Posiblemente, habían transformado la enorme bodega de carga del Galicia en una gran colmena de celdas, capaces de acoger a todos los refugiados que llegasen a la isla.
Había recordado un documental que había visto en una ocasión sobre aquel buque. La bodega del Galicia podía ser inundada por completo con agua de mar a través de un enorme portón situado en su popa, ya que donde en aquel instante estaba, normalmente tendrían que alojarse varias lanchas de desembarco. Con un escalofrío había comprendido que lo que había tomado por un respiradero en el techo no era sino una vía de entrada de agua a la celda en caso de necesidad.
Los constructores de aquel centro de cuarentena habían pensado en todas las posibilidades, incluido un motín. En caso de necesidad, simplemente con apretar un botón, podrían ahogar a toda la gente alojada en aquella bodega. Rápido, fácil y, sobre todo, discreto. Aquello había bastado para quitarme las ganas de montar un follón. Eso, y el hecho de que por el silencio, tenía la sensación de que aquel buque debía de estar prácticamente vacío. Posiblemente mi grupo y yo fuésemos los únicos huéspedes del Galicia.
Tres veces al día me pasaban una bandeja de comida por la ranura habilitada en la puerta. El menú, aunque pobre, era variado. Había sobre todo arroz, lentejas, comida liofilizada (a la que, después de un año, había llegado a aborrecer) y para mi sorpresa, vegetales frescos (lechuga, zanahoria, patatas...) aunque en poca cantidad. No soy capaz de describir el placer que sentí el día que en la bandeja vi un tomate fresco.
Hacía casi un año que no tomaba vegetales frescos, y si no hubiera sido por los complementos de vitamina C que habíamos ingerido regularmente desde el Meixoeiro, posiblemente habríamos desarrollado algún tipo de anemia, y probablemente algo peor, como el escorbuto, a causa de la alimentación desequilibrada. Aquel pequeño tomate me supo mejor que cualquier cena de gala que hubiese disfrutado en mi vida.
Mientras lo mordía, con los ojos cerrados, y sentía resbalar su jugo por mi garganta, me imaginé por un momento que nada de todo aquello estaba sucediendo, y que cuando abriese los ojos estaría en el salón de mi casa, preparando una ensalada, antes de tirarme en el sofá con Lúculo para ver un partido en la tele. Lamentablemente, cuando abrí los ojos, lo único que vi fue el jodido desconchón del techo.

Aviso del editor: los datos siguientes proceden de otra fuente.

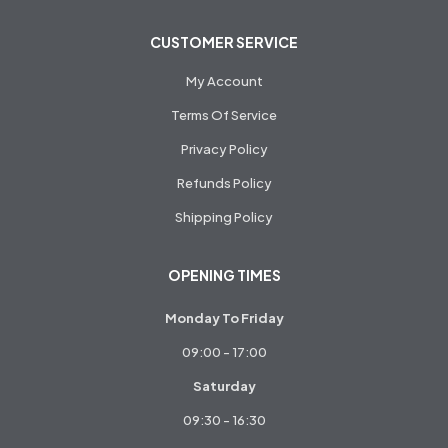
CUSTOMER SERVICE
My Account
Terms Of Service
Privacy Policy
Refunds Policy
Shipping Policy
OPENING TIMES
Monday To Friday
09:00 - 17:00
Saturday
09:30 - 16:30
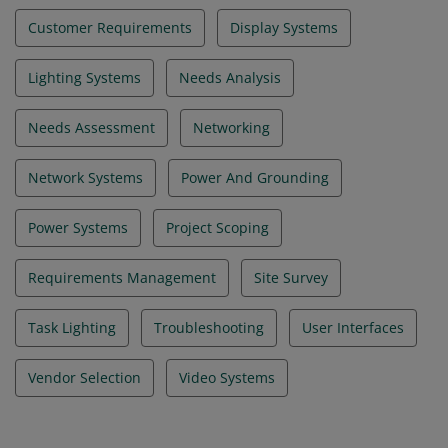
Customer Requirements
Display Systems
Lighting Systems
Needs Analysis
Needs Assessment
Networking
Network Systems
Power And Grounding
Power Systems
Project Scoping
Requirements Management
Site Survey
Task Lighting
Troubleshooting
User Interfaces
Vendor Selection
Video Systems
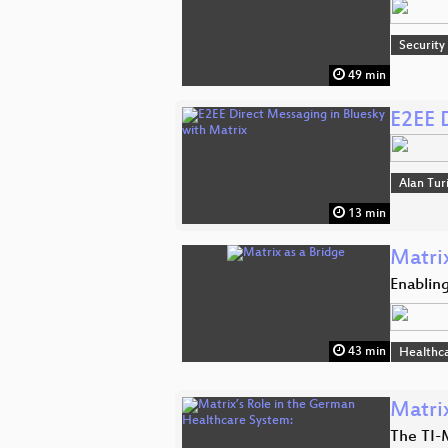
Security
49 min
E2EE 
Alan Tur
13 min
Matrix
Enablin
43 min
Healthc
Matri
The TI-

Una vez al día entraban en mi celda tres médicos que me tomaban muestras de sangre, temperatura, pulso y presión arterial, al tiempo que verificaban que no me estaba convirtiendo en un No Muerto. Al principio venían escoltados por un par de soldados armados que se quedaban en el pasillo (la diminuta celda no daba más de sí), pero pronto mi actitud sumisa les hizo ganar confianza y al cabo de un par de semanas ya realizaban su chequeo sin escolta, posiblemente por considerarla innecesaria. Hasta aquel día, dos semanas atrás.
Una mañana habían entrado los tres tipos del personal médico en mi celda (a los que se reconocía fácilmente por un brazalete rojo que lucían en el lado derecho de su traje bacteriológico). Antes de empezar el chequeo uno de ellos me dijo que tenían que llevarse a mi gato para «hacerle unas pruebas clínicas». Algo en el tono de la voz de aquel tipo me puso en alerta. Largos años de experiencia profesional como abogado me habían enseñado a detectar los sutiles matices y cambios de voz que emitimos de manera inconsciente cuando mentimos. Y aquel tipo, que no era un buen mentiroso, estaba mostrándome todo el catálogo.